Botnets: a retrospective to 2006, and where we are headed in 2007

a few months back i released a post on where i think anti-botnets technology is heading. now it’s time for what happened in 2006, and what we can expect from here on.

i am not a believer in such retrospective looks, as often, they are completely biased and based on what we have seen and what we want to see. this is why i will try and limit myself to what we know happens and is likely to get attention, as well as what we have seen tried by bad guys, which is working for them enough to take to the next level.

what changed with botnets in 2006:

1.botnets reached a level where it is unclear today what parts of the internet are not compromised to an extent. count by clean rather than infected.
2. botnets have become the most significant platform from which virtually any type of online attack and crime are launched. botnets equal an online infrastructure for abusive or criminal activity online.
3. in the past year, botnets have become mainstream. from a not existent field even in the professional realm up to a few years ago, where attacks were happening constantly reagrdless, it has turned to the main buzzword and occupation of the security industry today, directly and indirectly.
4. websites have returned to being one the most significant form of infection for building botnets, which hadn’t been the case since the late 90s.
5. botnets have become the moving force behind organized crime online, with a low-risk high-profit calculation.
6. new technologies are finally being introduced, moving the botnet controllers from using just (or mainly) irc to more advanced c&c (command and control) channels such as p2p, or multi-layered, such as dns and irc on the osi model.
7. botnets used to be a game of quantity. today, when quantity is assured, quality is becoming a high concern for botnet controllers, both in type of bot as well as in abilities.

what’s going to happen with botnets in 2007:

botnets won’t change. all will remain the same as it has been for years. awareness however, will increase making the problem appear larger and larger, perhaps approaching its real scale. the bad guys would utilize their infrastructure to get more out of the bots (quality once quantity is here) and be able to do more than just steal cash. maximizing their revenue.

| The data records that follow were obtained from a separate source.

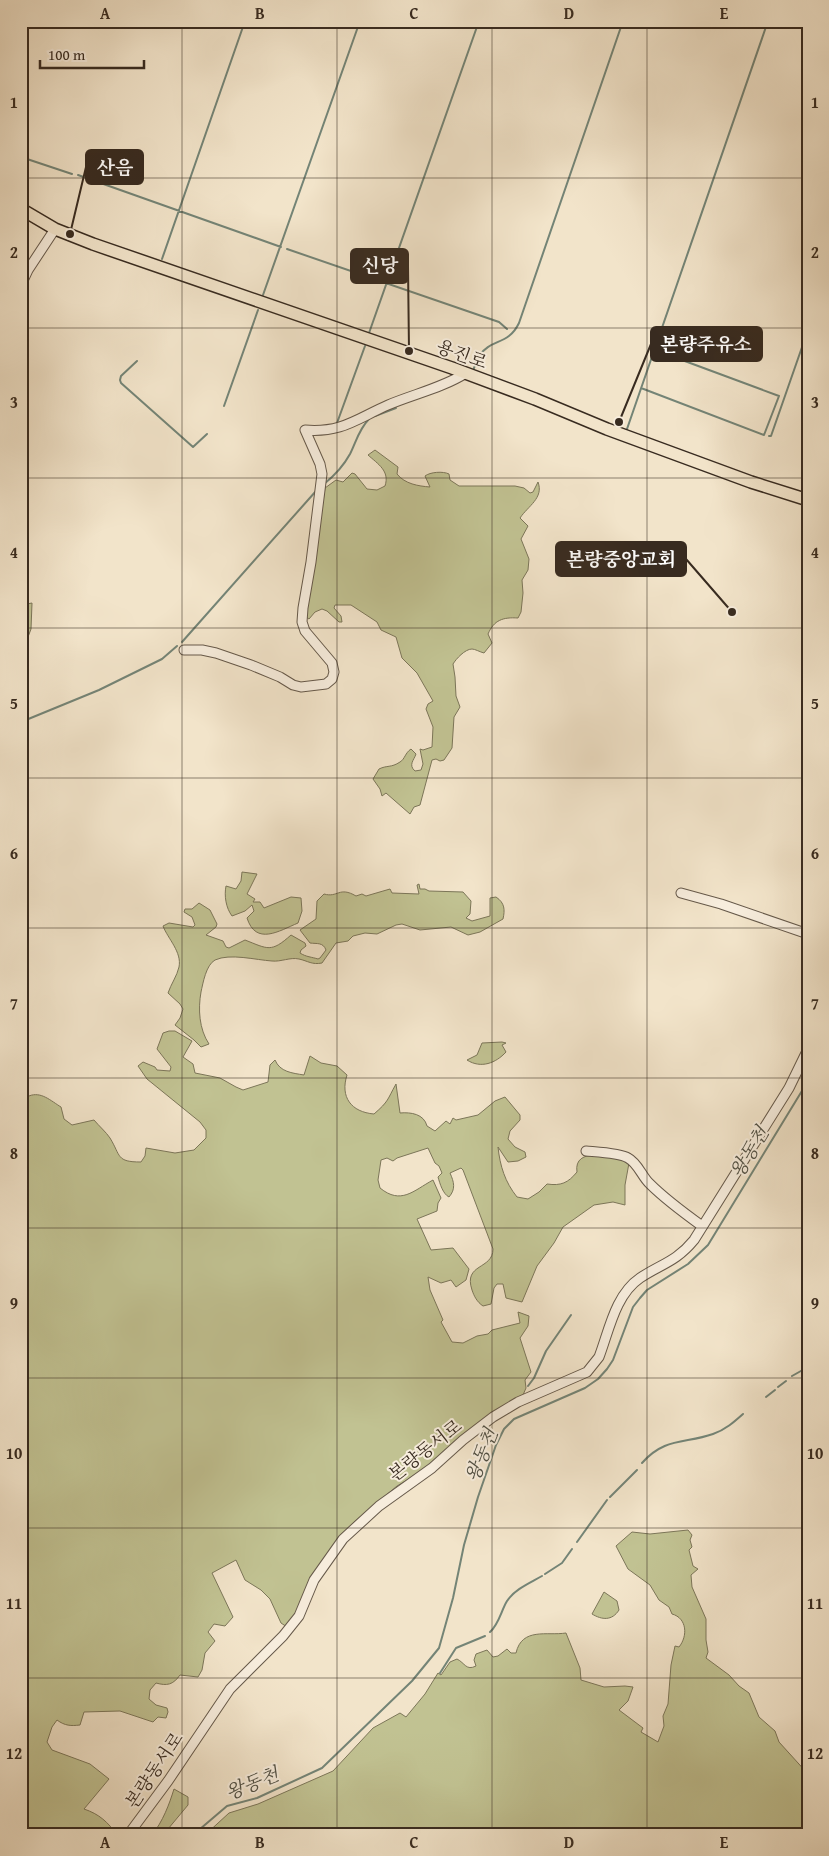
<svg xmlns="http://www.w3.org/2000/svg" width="829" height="1856" font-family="'Gentium Book Plus','Noto Serif KR',serif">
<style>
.green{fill:#c1c292;stroke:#7c7659}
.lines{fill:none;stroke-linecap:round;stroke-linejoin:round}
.stream{stroke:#748476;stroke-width:2}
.minor-casing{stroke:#66594a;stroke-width:11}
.major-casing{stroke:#382b20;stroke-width:14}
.minor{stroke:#f7eddd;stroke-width:9}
.major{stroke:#f2e4ca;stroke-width:11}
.grid{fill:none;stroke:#382b20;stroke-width:1;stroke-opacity:0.55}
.labels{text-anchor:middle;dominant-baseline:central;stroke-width:4;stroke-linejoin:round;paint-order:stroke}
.street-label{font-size:18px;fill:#382b20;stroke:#f7eddd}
.water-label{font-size:19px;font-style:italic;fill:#515044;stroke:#f7eddd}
.leader{fill:none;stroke:#382b20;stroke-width:2}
.callout-dot{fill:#382b20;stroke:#f7eddd;stroke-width:2}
.callout{fill:#382b20;stroke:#382b20;stroke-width:2}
.callout-label{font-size:19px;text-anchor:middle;font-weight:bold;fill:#fff}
.neatline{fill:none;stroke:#382b20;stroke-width:2}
.grid-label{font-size:16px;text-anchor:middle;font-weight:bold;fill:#382b20}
</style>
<rect width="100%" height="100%" fill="#f2e4ca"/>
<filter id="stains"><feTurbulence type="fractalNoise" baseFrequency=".004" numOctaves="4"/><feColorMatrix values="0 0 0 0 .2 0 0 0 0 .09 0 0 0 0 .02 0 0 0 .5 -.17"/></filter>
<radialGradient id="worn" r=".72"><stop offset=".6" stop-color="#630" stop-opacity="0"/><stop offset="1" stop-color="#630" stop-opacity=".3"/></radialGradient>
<path class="green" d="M375 450 398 467 397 474C405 484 418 486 430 487L425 476C430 472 443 471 449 474L450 480 459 486H515L524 488 530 493 533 492 538 482C544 498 528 506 520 518L528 526 521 539 529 559 528 570 522 580 523 593 521 612 518 618C503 617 494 620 488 634L492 643 484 653C480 652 475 649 472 649 465 649 456 659 453 664L455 677 456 696 460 707 454 717 452 748 444 760 440 761 436 759 432 760 420 805 414 807 410 814 386 793 382 796 380 789 373 779 379 769C387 765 391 768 400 762 405 759 405 753 411 749L416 754C414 760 408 765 415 771L421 770 423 764 420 749 423 750 432 747 433 727 426 709 428 704 433 701 417 673 402 658 396 637 381 630 377 622 351 605H335L334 608 341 616 342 622H339L327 611 322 609 315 612 309 619 306 617V611L325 488 336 480 343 482 352 473 355 474 367 489 377 490 385 486C390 471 378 464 368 455Z
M32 603 31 629 25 645 21 661V605Z
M242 872 257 874 247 894 255 899 253 902H260L264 908 291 897 301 898 302 911 298 923C279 931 256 946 247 918L254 911 252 905 245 911 232 916C226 908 224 896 226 886L236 889 241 881Z
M419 884 420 889H425L429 891 463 892 471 901 470 914 466 918 472 921 490 916V898L496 897C505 903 505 910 503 919L480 932 468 935 451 927 420 930 402 924 396 925 377 934 365 933 353 936 348 941 336 943 322 963C312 965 308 961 299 959 290 957 281 962 272 961 256 960 230 953 215 960 206 965 203 983 201 992 198 1009 199 1029 209 1044L201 1047 194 1040 175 1025 180 1018 183 1009 180 1004 168 993C171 984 177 976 179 967 182 952 168 939 163 926L169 923 193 927 195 925 192 917 184 912 185 909H192L199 903 210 910 217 924 216 927 206 935 223 941 226 947 229 948 245 940C268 949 271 953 291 935L305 943 306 946 301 950 300 953C306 957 312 957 318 959L320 958 326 950C323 942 317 944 310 943L300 930 316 919 317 901 324 894C338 898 339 886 356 896L362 894 366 896 390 889 392 893 419 894 417 885Z
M169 1031H175L192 1041 183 1057 193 1064 195 1073 220 1078 236 1087 243 1090 268 1082 270 1065 275 1060C280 1072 292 1073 304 1075L310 1056 321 1063 337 1066 347 1075C340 1097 351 1112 374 1114 389 1101 387 1100 396 1084L400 1113C411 1112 424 1114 427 1126L435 1131 446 1121 450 1124 453 1118 456 1120 478 1115 495 1101 505 1097 520 1115V1120L510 1131 508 1139 515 1147 525 1152 526 1157 518 1161 508 1162 498 1147C500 1166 505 1182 517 1197L528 1199 539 1192 547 1184C561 1186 568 1183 577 1172 573 1146 613 1157 626 1159L629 1163 625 1185V1205L613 1202 594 1205 563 1227 554 1243 537 1266 522 1302 506 1298 503 1284H497L494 1288 491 1304 483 1306C477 1302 474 1296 472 1290 463 1263 493 1270 493 1249L463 1170 461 1168 450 1173C454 1182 456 1189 449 1197 443 1194 440 1184 438 1177L442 1173 439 1166 435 1163 428 1148 397 1158 393 1161 387 1158 381 1160 378 1180 380 1188C401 1205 413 1191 433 1180L441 1198 438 1203 437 1211 417 1219 431 1250 453 1248 469 1269 466 1280 456 1287 451 1280 441 1283 428 1277 430 1290 443 1320 441 1322 452 1342 463 1343 477 1336 488 1334 492 1330 520 1323 518 1312 529 1316 528 1326 520 1338 531 1372 525 1380 526 1388 523 1395 419 1473 397 1486 354 1522 341 1536 309 1580 307 1589 295 1617 287 1627 281 1623 270 1599 261 1590 245 1580 236 1560 212 1573 233 1617 225 1626 214 1624 208 1632 215 1641 205 1653 202 1670 198 1677 180 1675C173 1685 167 1686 156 1683L150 1690 149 1699 156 1705 167 1708 168 1712 166 1718 158 1717 153 1722 120 1711 84 1712 80 1725C71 1726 65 1726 57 1720L52 1727 47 1742 52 1750 90 1764 109 1779 84 1809C99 1814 108 1822 117 1835H21V1089L29 1096C41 1091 51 1101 61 1107L64 1119 72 1125 94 1120C99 1126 106 1132 110 1138 121 1156 116 1162 141 1162L145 1156 146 1148 175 1153 194 1150 206 1138V1130L200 1122 147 1079 138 1066 143 1062 155 1067 157 1070 170 1071 171 1067 157 1049 163 1033Z
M502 1042 506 1043 502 1045 506 1052C496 1063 481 1069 467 1060L477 1055 482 1043Z
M688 1530 692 1535 690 1540 692 1547 689 1550 693 1566 698 1569 691 1575 692 1587 706 1619V1640L708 1652 706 1658 729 1675 739 1686 749 1693 759 1717 775 1731 779 1742 808 1774V1835H205L229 1813 258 1804 333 1771 373 1728 400 1713 406 1717 425 1694 438 1673 441 1675 450 1662 457 1659C465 1663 466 1671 476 1666L474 1660 476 1654 487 1650 493 1657 498 1656 507 1649 511 1653H516C522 1627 547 1636 566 1633L580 1668 581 1680 604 1687 625 1686 633 1687 628 1701 619 1710 643 1728 641 1732 658 1742 664 1726 663 1716 668 1704 671 1665 675 1646 679 1647C688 1636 687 1618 672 1614L669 1607 659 1600 650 1585 628 1569 616 1546 632 1532 650 1534Z
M604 1592 617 1601 619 1610C612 1621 602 1620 592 1614Z
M174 1789 188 1797V1805L163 1835H152C163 1821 169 1805 174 1789Z"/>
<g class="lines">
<path class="stream" d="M21 157 72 174
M78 175 281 247
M287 249 499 322 507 329
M162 259 245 21
M263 295 360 21
M369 333 479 21
M137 361 121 376 120 380 121 383 193 447 207 434
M473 371C475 366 476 360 479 356 491 338 508 346 519 323L623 21
M641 388 764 435 779 396 655 350
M224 406 258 310
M375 416 396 408
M337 423 365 346
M627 429 768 21
M769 436H771L808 330
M324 484C334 476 344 465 350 454 356 442 359 429 369 419
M182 642 316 491
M21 722 99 690 162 659 177 646
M792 1376 808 1367
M528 1386 534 1378 546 1351 571 1315
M778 1387 786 1381
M766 1397 775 1390
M642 1463C665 1437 685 1444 713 1434 725 1430 734 1422 743 1414
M610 1497 637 1470
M577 1542 607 1500
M545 1574 562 1563 572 1549
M490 1632C499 1624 501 1611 507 1601 515 1589 530 1583 542 1576
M440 1673 456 1648 485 1636
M193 1835 227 1806 257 1798 322 1768 412 1681 439 1648 453 1598 464 1545 478 1497 496 1445 504 1429 514 1419 585 1388 598 1379 607 1369 613 1360 633 1307 640 1298 647 1290 688 1264 708 1245 808 1081"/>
<g class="minor-casing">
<path id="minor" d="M21 285 28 270 55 229
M184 650H202L216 653 251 665 280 677 293 685 301 687 326 684 332 679 334 672 332 663 305 631 302 622 303 608 311 562 322 474 320 464 305 430C342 433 356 419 388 405 414 394 442 388 466 373
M681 893 721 904 808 934
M586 1151C596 1152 620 1153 628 1158 638 1163 642 1177 650 1184 666 1200 684 1213 702 1226
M128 1835 168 1781 230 1689 283 1636 299 1616 314 1580 343 1539 379 1506 432 1468 463 1440 493 1417 518 1402 587 1372 599 1357C609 1331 615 1295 640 1278 661 1264 676 1262 694 1240L789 1088 808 1049"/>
</g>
<g class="major-casing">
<path id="major" d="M21 209 55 229 93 244 452 368 535 399 607 429 751 482 808 500"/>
</g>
<use href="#minor" class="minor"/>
<use href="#major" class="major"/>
</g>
<path class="grid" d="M182 21V1835M337 21V1835M492 21V1835M647 21V1835M21 178H808M21 328H808M21 478H808M21 628H808M21 778H808M21 928H808M21 1078H808M21 1228H808M21 1378H808M21 1528H808M21 1678H808"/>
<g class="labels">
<g class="street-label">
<text transform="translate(462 354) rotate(20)">용진로</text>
<text transform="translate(425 1450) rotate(-38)">본량동서로</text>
<text transform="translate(154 1770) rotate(-56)">본량동서로</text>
</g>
<g class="water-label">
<text transform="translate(749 1152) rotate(-59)">왕동천</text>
<text transform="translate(481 1455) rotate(-68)">왕동천</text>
<text transform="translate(252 1783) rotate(-22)">왕동천</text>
</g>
</g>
<path class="leader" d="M70 234L86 167M409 351L408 266M619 422L651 344M732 612L686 559"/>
<g class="callout-dot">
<circle cx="70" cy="234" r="5"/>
<circle cx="409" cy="351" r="5"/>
<circle cx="619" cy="422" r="5"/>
<circle cx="732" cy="612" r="5"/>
</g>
<g class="callout">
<rect x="86" y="150" width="57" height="34" rx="5"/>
<rect x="351" y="249" width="57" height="34" rx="5"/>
<rect x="651" y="327" width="111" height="34" rx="5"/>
<rect x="556" y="542" width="130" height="34" rx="5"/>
</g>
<g class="callout-label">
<text x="115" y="174">산음</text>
<text x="380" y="272">신당</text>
<text x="706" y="351">본량주유소</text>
<text x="621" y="566">본량중앙교회</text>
</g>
<rect width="829" height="1856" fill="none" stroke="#f2e4ca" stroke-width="55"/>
<path d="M40 60v8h104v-8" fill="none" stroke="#382b20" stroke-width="2.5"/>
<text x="48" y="60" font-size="15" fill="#382b20" stroke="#f7eddd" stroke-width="4" paint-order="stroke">100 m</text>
<rect x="28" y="28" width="774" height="1800" class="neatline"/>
<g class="grid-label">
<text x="105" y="19">A</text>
<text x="260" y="19">B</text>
<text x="414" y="19">C</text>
<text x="569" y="19">D</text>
<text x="724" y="19">E</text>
<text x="14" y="108">1</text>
<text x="815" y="108">1</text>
<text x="14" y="258">2</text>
<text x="815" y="258">2</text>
<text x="14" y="408">3</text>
<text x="815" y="408">3</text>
<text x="14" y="558">4</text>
<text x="815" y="558">4</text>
<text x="14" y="709">5</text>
<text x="815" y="709">5</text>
<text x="14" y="859">6</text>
<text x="815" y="859">6</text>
<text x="14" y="1009">7</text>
<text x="815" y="1009">7</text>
<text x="14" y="1159">8</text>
<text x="815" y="1159">8</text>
<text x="14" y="1309">9</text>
<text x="815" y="1309">9</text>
<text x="14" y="1459">10</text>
<text x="815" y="1459">10</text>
<text x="14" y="1609">11</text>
<text x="815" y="1609">11</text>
<text x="14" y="1759">12</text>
<text x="815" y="1759">12</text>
<text x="105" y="1848">A</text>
<text x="260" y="1848">B</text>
<text x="414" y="1848">C</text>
<text x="569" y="1848">D</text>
<text x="724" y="1848">E</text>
</g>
<rect width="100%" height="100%" filter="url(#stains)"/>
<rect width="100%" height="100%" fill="url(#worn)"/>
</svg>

further, more and more attackers unrelated to the botnet controllers will make use of already compromised systems and existing botnets to gain access to networks, to facilitate anything from corporate espionage and intelligence gathering, to shame-less and open show of strength to those who oppose them (think blue security), in the real world as well as the cyber one (which to the mob is one and the same, it’s the income that speaks).

meaning, the existing botnets infrastructure will be utilized both in an open fashion, due to the fact online miscreants (real-world mob) face virtually no risk, as well as quiet and secretive uses for third-party intelligence operations.

gadi evron,

  • colossus

    Botnets won’t change? What about Windows Vista being released to the public in early ’07? Does anyone even have a buffer overflow working under Vista? Even the new IE is much more secure. The prey for botnets is ever changing. Are you saying that botnets won’t change much because botnets will be forced to exploit the software of ’06?

    Clearly there is a lot happening in the web application world. I think we will see more web application based botnets in the coming years. I agree that IRC is so last century, i think SQL powered botnets are going to be more popular. I also think we will see more OS X botnets, its a shame there isn’t more open source OS X botnet code…

  • Sirk

    What of artificial intelligence? Could thinking agents be a plausible city on the hill for botnet operators? It seems to me everyone in the industry is assuming this will never happen because botnet writers are not that sophisticated or are too stupid to write anything at that level.

  • Jason DePriest

    Botnets will definitely change. They will be required to change to continue being profitable. As new computer systems are purchased with the latest OS X or the latest Windows (Vista), new modes of entry will be discovered and exploited. I have no doubt that botnet tools will continue to be actively tweaked and enhanced. My guess is that exploitation will continue to hybridize and botnets will become sneakier, faster, and more powerful. They will hide inside innocent web pages on legitimate sites. They will bury themselves with sophisticated rootkits. They will spread slowly and intelligently gather and send data back to their masters. Sirik’s worry about AI is well-founded. There is money to be had in this and it will be done when all other avenues have been exhausted.